Earlier in their exchange, McKenna said it could be years of waiting for Keystone, as Heyman referred the matter to an issue before the courts in Nebraska.

“That doesn’t seem fair to Canadians who are losing huge amounts of their economic rent in the meantime. …On this one, we don’t feel the love,” said the former New Brunswick premier.

“I’ll try to give you as much love as I can in so many different ways. That’s about all I can say though,” countered Heyman, who emphasized he had no “news” to share when it came to the pipeline.

Later, McKenna tried to continue questioning Heyman on Canada-U.S. relations, but was cut off.

“Frank, did you ever buy a new car, and you get the new car and you have that new car and it smells great, it looks beautiful and everything else. And you bring that new car home and realize there’s a scratch on the bumper that you didn’t notice when you bought it. And you go inside and start thinking about the scratch all day long. You ever done that?” [laughter]

Heyman’s analogy was meant to illustrate his belief that McKenna was focusing too much on current “irritants” with their neighbours south of the border.

“I don’t mind talking about these things, but I use this opportunity today to highlight what we can do together in the direction of the possibilities of the future. Some of these challenges, and some of these things, we’ll work through.”

“We are neighbours by geography. But we are friends and partners and trading allies by choice.”

And that sounded all too familiar to McKenna.

“Ambassador, you’re giving the same speech I’ve given 100 times on the relationship.”

Heyman: “Then you must believe it.”

McKenna: “I do believe—I—I believe profoundly in the deepness and richness of the relationship. I think it’s huge and I think it is bigger than the irritants.

“But I wasn’t asked to get on the stage with you and blow bubbles at you. I was asked to get on the stage and ask you some questions.”

This evoked more laughter from the audience, apparently surprised by the feistiness of a typically friendly question-and-answer session.

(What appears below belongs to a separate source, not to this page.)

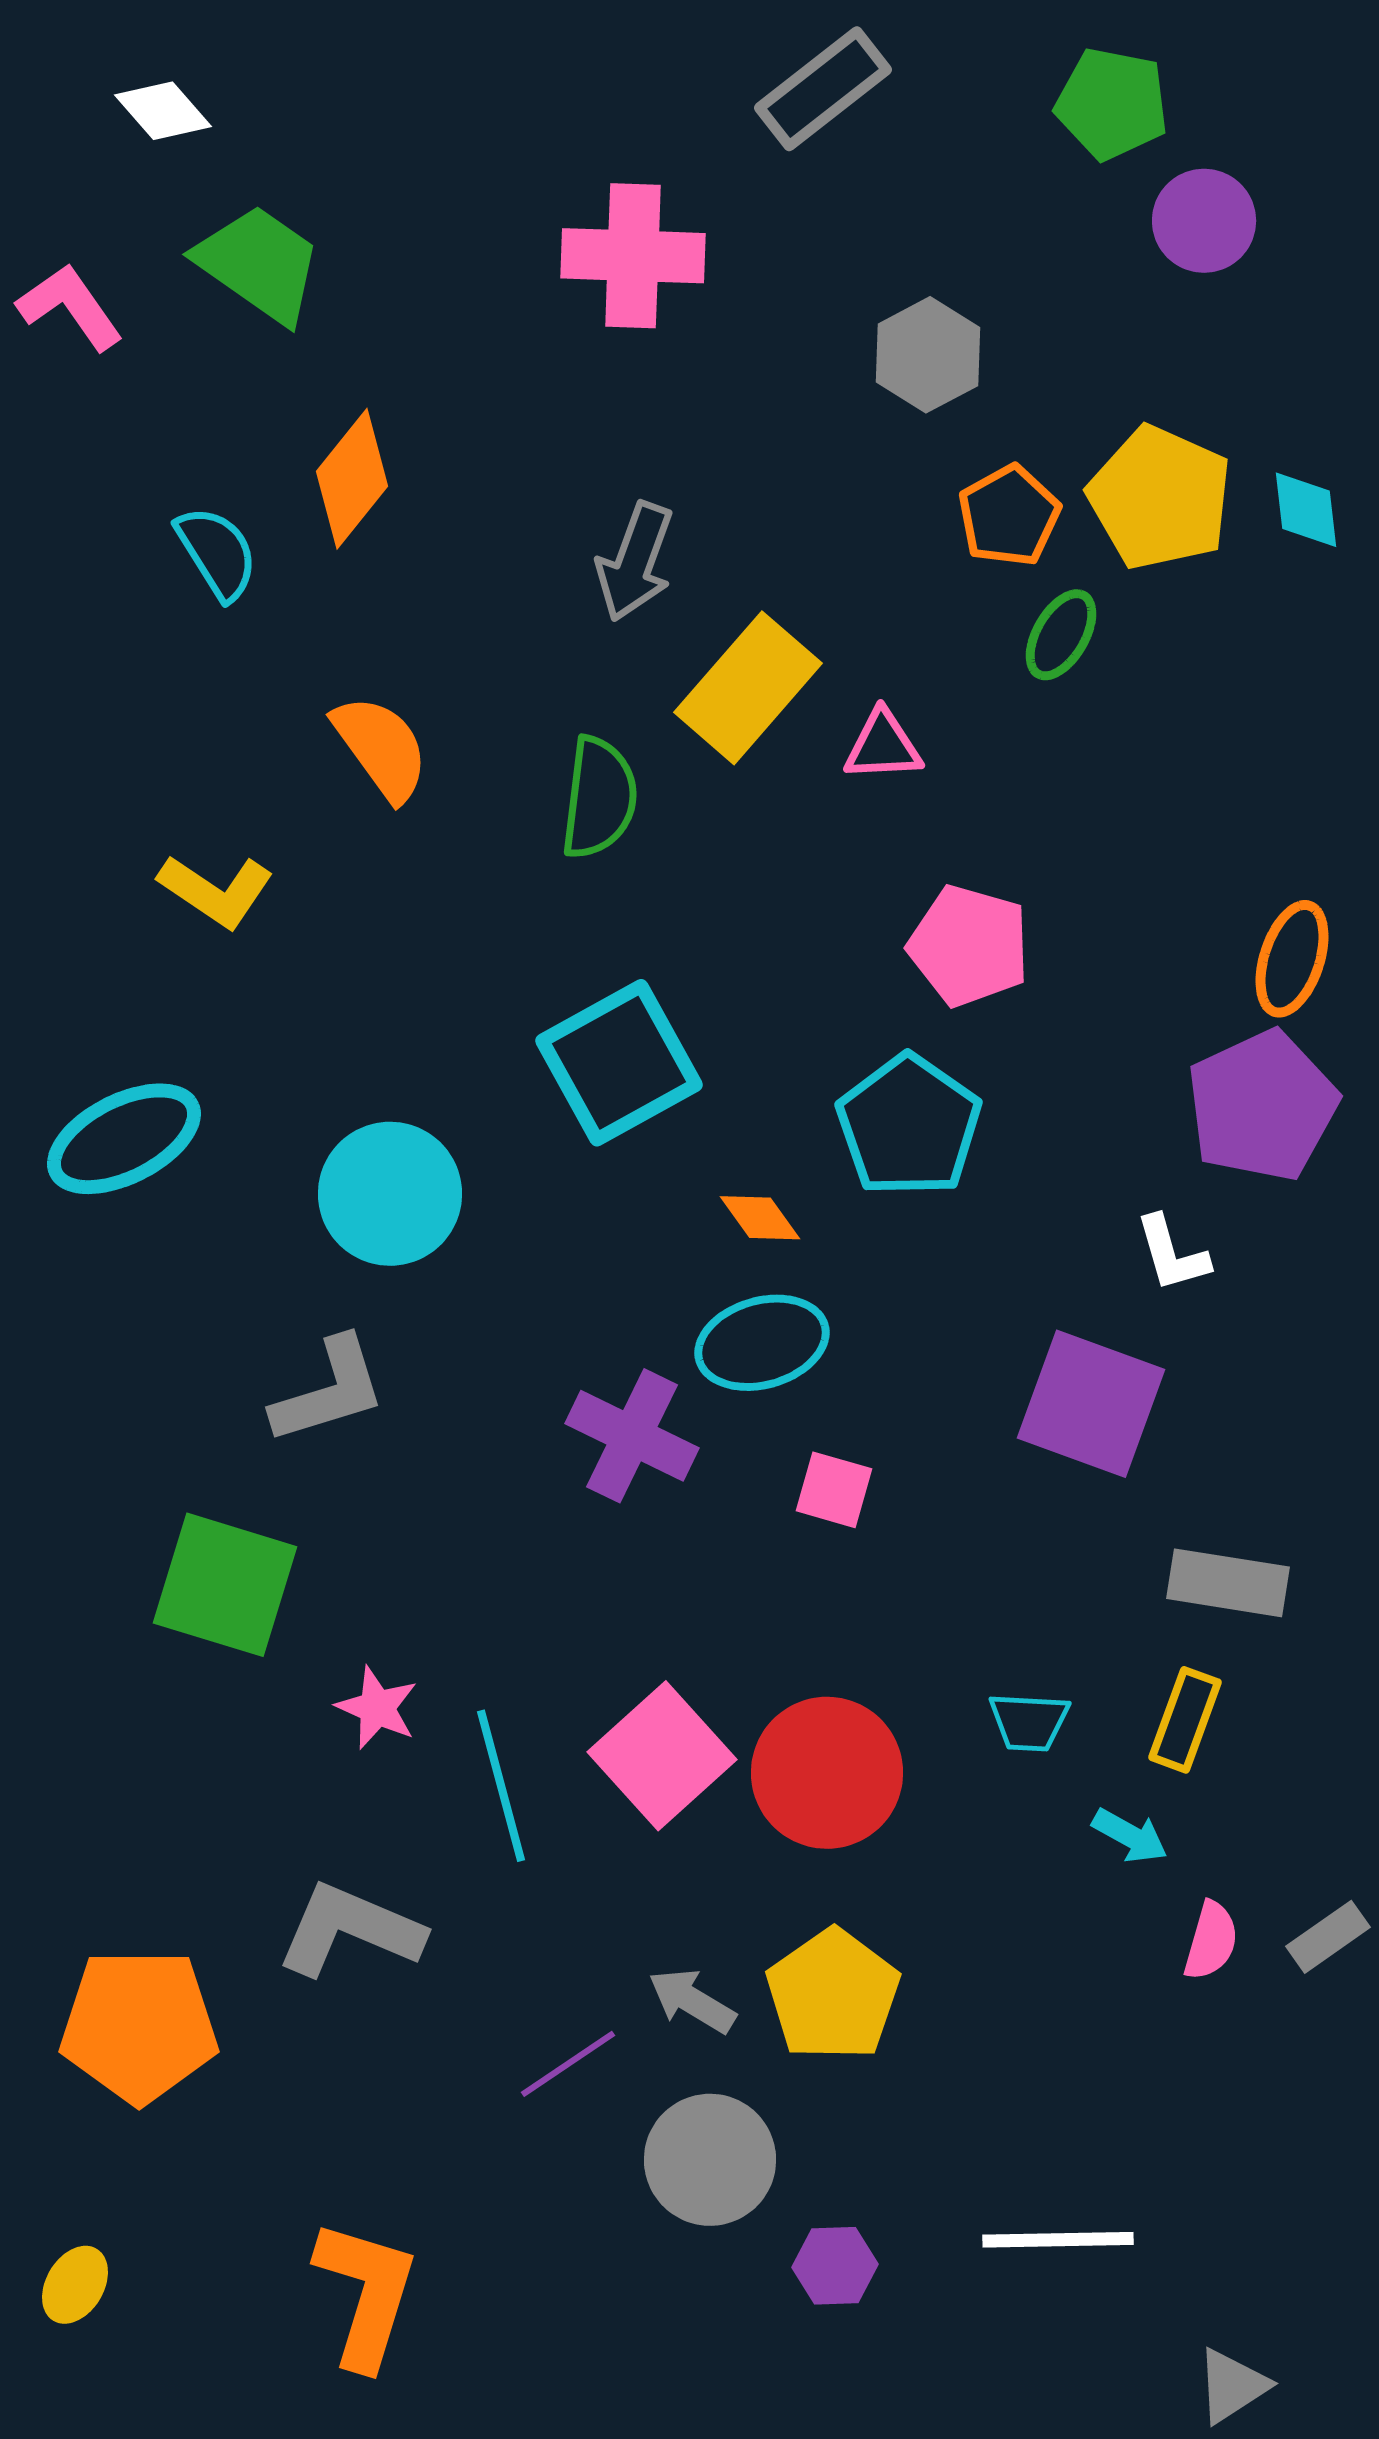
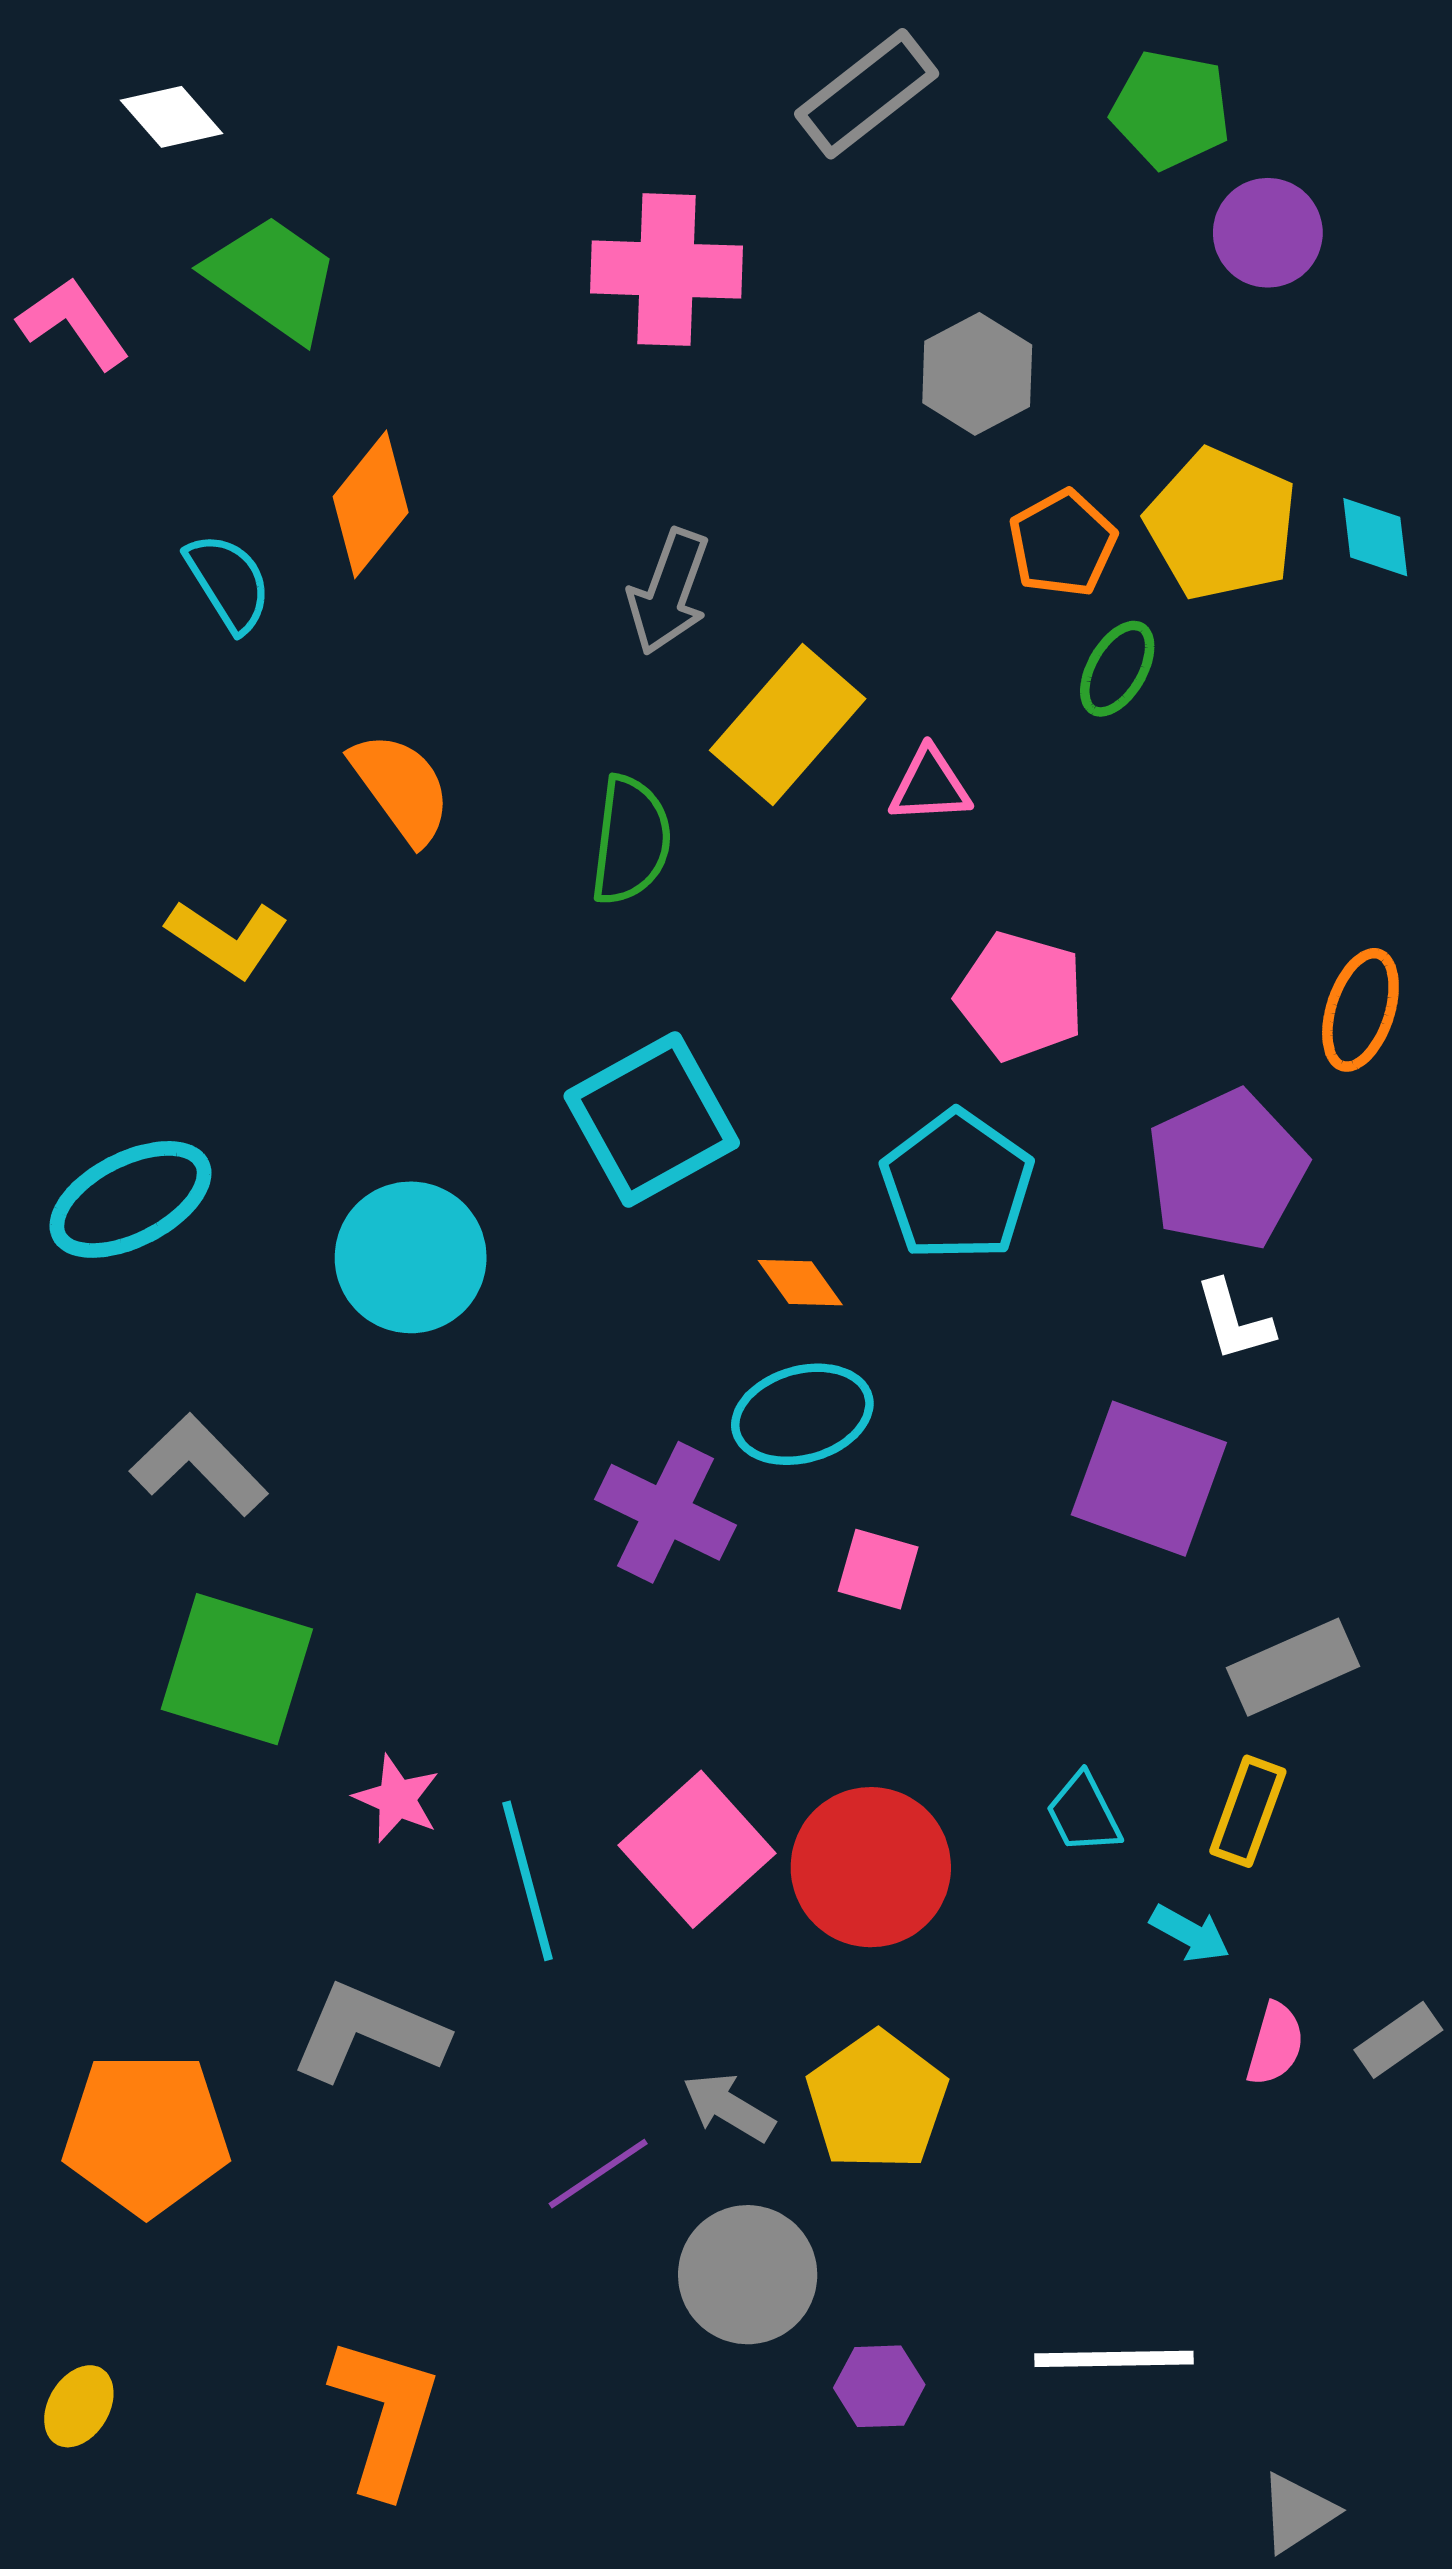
purple pentagon: (1262, 1106) -> (1227, 1170), moved
gray L-shape: (329, 1391) -> (199, 1465), moved, turned -117
gray rectangle: (1228, 1583) -> (1293, 1667), turned -33
cyan trapezoid: (1029, 1722) -> (1084, 1813), turned 60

“I wanted to tell you that we enjoy enormously the relationship and it works best when all of us are rolling up our sleeves and trying to fix the irritants that go from being small irritants to rather major irritants,” continued McKenna.

Heyman agreed, and managed to get in the last word.

“I’m willing to work on every issue…and let’s see what the possibilities are and drive those ahead and not be distracted sometimes by the irritants. But let’s roll up those sleeves and deal with those irritants professionally, and work together.”